The complete data, repeated exactly, should form your response.
━━━━━━━━━━━━━━━━━━━━
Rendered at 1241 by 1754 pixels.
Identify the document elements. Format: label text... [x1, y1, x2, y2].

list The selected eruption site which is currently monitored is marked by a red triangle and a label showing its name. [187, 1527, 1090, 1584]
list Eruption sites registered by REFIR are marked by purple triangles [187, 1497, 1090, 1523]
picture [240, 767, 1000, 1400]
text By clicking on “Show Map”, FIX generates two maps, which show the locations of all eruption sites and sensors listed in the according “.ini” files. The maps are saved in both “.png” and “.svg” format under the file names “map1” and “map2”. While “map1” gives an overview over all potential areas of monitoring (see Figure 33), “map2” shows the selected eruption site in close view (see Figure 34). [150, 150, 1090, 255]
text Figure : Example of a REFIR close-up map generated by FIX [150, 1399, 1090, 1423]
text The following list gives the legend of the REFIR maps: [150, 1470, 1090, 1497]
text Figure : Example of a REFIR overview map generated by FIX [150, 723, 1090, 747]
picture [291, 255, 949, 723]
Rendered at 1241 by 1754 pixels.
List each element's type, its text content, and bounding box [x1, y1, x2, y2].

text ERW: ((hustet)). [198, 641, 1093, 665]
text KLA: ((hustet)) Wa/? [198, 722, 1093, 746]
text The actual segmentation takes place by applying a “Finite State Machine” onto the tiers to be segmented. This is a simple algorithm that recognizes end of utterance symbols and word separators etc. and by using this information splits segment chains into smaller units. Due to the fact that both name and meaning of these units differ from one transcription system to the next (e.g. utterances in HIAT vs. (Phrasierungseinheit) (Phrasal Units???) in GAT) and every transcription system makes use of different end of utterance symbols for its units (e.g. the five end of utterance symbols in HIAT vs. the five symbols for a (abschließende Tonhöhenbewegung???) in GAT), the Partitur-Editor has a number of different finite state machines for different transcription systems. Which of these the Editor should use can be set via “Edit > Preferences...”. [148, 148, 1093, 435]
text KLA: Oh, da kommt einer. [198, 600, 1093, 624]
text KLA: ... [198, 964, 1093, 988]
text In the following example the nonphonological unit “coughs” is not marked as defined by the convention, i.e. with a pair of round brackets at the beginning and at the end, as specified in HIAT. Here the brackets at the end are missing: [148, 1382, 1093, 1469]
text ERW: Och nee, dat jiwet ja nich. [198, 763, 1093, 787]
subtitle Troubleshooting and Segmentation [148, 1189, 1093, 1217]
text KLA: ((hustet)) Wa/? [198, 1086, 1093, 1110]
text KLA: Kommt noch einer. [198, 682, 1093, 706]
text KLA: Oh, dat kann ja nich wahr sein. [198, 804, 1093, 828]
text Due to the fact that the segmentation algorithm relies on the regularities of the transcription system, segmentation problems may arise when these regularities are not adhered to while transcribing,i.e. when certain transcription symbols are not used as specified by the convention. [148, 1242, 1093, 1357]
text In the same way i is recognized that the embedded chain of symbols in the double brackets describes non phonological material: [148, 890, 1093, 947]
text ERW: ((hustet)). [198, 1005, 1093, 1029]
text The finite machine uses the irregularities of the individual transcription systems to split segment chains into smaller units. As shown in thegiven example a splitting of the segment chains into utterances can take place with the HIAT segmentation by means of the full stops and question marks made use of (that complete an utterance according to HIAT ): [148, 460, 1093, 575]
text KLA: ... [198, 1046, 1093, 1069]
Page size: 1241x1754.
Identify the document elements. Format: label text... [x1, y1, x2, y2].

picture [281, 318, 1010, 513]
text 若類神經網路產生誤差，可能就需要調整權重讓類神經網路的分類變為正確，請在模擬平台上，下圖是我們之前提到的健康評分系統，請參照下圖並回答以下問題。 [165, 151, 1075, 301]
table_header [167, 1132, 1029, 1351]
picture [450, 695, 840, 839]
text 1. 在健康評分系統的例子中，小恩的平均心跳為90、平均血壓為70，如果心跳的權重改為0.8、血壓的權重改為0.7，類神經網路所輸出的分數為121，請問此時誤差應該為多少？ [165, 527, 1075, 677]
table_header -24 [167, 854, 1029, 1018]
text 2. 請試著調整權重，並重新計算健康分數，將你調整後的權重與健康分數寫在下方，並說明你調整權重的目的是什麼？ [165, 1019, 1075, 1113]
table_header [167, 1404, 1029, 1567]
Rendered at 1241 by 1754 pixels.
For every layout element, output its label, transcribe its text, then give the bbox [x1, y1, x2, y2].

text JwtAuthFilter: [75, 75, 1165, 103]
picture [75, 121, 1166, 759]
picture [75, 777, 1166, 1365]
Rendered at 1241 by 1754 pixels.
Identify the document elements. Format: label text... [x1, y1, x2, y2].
━━━━━━━━━━━━━━━━━━━━
**Response below**
Rendered at 1241 by 1754 pixels.
Identify the document elements. Format: label text... [x1, y1, x2, y2].

list The selected eruption site which is currently monitored is marked by a red triangle and a label showing its name. [187, 1527, 1090, 1584]
list Eruption sites registered by REFIR are marked by purple triangles [187, 1497, 1090, 1523]
picture [240, 767, 1000, 1400]
text By clicking on “Show Map”, FIX generates two maps, which show the locations of all eruption sites and sensors listed in the according “.ini” files. The maps are saved in both “.png” and “.svg” format under the file names “map1” and “map2”. While “map1” gives an overview over all potential areas of monitoring (see Figure 33), “map2” shows the selected eruption site in close view (see Figure 34). [150, 150, 1090, 255]
text Figure : Example of a REFIR close-up map generated by FIX [150, 1399, 1090, 1423]
text The following list gives the legend of the REFIR maps: [150, 1470, 1090, 1497]
text Figure : Example of a REFIR overview map generated by FIX [150, 723, 1090, 747]
picture [291, 255, 949, 723]
Rendered at 1241 by 1754 pixels.
List each element's type, its text content, and bounding box [x1, y1, x2, y2].

text ERW: ((hustet)). [198, 641, 1093, 665]
text KLA: ((hustet)) Wa/? [198, 722, 1093, 746]
text The actual segmentation takes place by applying a “Finite State Machine” onto the tiers to be segmented. This is a simple algorithm that recognizes end of utterance symbols and word separators etc. and by using this information splits segment chains into smaller units. Due to the fact that both name and meaning of these units differ from one transcription system to the next (e.g. utterances in HIAT vs. (Phrasierungseinheit) (Phrasal Units???) in GAT) and every transcription system makes use of different end of utterance symbols for its units (e.g. the five end of utterance symbols in HIAT vs. the five symbols for a (abschließende Tonhöhenbewegung???) in GAT), the Partitur-Editor has a number of different finite state machines for different transcription systems. Which of these the Editor should use can be set via “Edit > Preferences...”. [148, 148, 1093, 435]
text KLA: Oh, da kommt einer. [198, 600, 1093, 624]
text KLA: ... [198, 964, 1093, 988]
text In the following example the nonphonological unit “coughs” is not marked as defined by the convention, i.e. with a pair of round brackets at the beginning and at the end, as specified in HIAT. Here the brackets at the end are missing: [148, 1382, 1093, 1469]
text ERW: Och nee, dat jiwet ja nich. [198, 763, 1093, 787]
subtitle Troubleshooting and Segmentation [148, 1189, 1093, 1217]
text KLA: ((hustet)) Wa/? [198, 1086, 1093, 1110]
text KLA: Kommt noch einer. [198, 682, 1093, 706]
text KLA: Oh, dat kann ja nich wahr sein. [198, 804, 1093, 828]
text Due to the fact that the segmentation algorithm relies on the regularities of the transcription system, segmentation problems may arise when these regularities are not adhered to while transcribing,i.e. when certain transcription symbols are not used as specified by the convention. [148, 1242, 1093, 1357]
text In the same way i is recognized that the embedded chain of symbols in the double brackets describes non phonological material: [148, 890, 1093, 947]
text ERW: ((hustet)). [198, 1005, 1093, 1029]
text The finite machine uses the irregularities of the individual transcription systems to split segment chains into smaller units. As shown in thegiven example a splitting of the segment chains into utterances can take place with the HIAT segmentation by means of the full stops and question marks made use of (that complete an utterance according to HIAT ): [148, 460, 1093, 575]
text KLA: ... [198, 1046, 1093, 1069]
Page size: 1241x1754.
Identify the document elements. Format: label text... [x1, y1, x2, y2].

picture [281, 318, 1010, 513]
text 若類神經網路產生誤差，可能就需要調整權重讓類神經網路的分類變為正確，請在模擬平台上，下圖是我們之前提到的健康評分系統，請參照下圖並回答以下問題。 [165, 151, 1075, 301]
table_header [167, 1132, 1029, 1351]
picture [450, 695, 840, 839]
text 1. 在健康評分系統的例子中，小恩的平均心跳為90、平均血壓為70，如果心跳的權重改為0.8、血壓的權重改為0.7，類神經網路所輸出的分數為121，請問此時誤差應該為多少？ [165, 527, 1075, 677]
table_header -24 [167, 854, 1029, 1018]
text 2. 請試著調整權重，並重新計算健康分數，將你調整後的權重與健康分數寫在下方，並說明你調整權重的目的是什麼？ [165, 1019, 1075, 1113]
table_header [167, 1404, 1029, 1567]
Rendered at 1241 by 1754 pixels.
For every layout element, output its label, transcribe its text, then give the bbox [x1, y1, x2, y2].

text JwtAuthFilter: [75, 75, 1165, 103]
picture [75, 121, 1166, 759]
picture [75, 777, 1166, 1365]
Rendered at 1241 by 1754 pixels.
Identify the document elements. Format: label text... [x1, y1, x2, y2].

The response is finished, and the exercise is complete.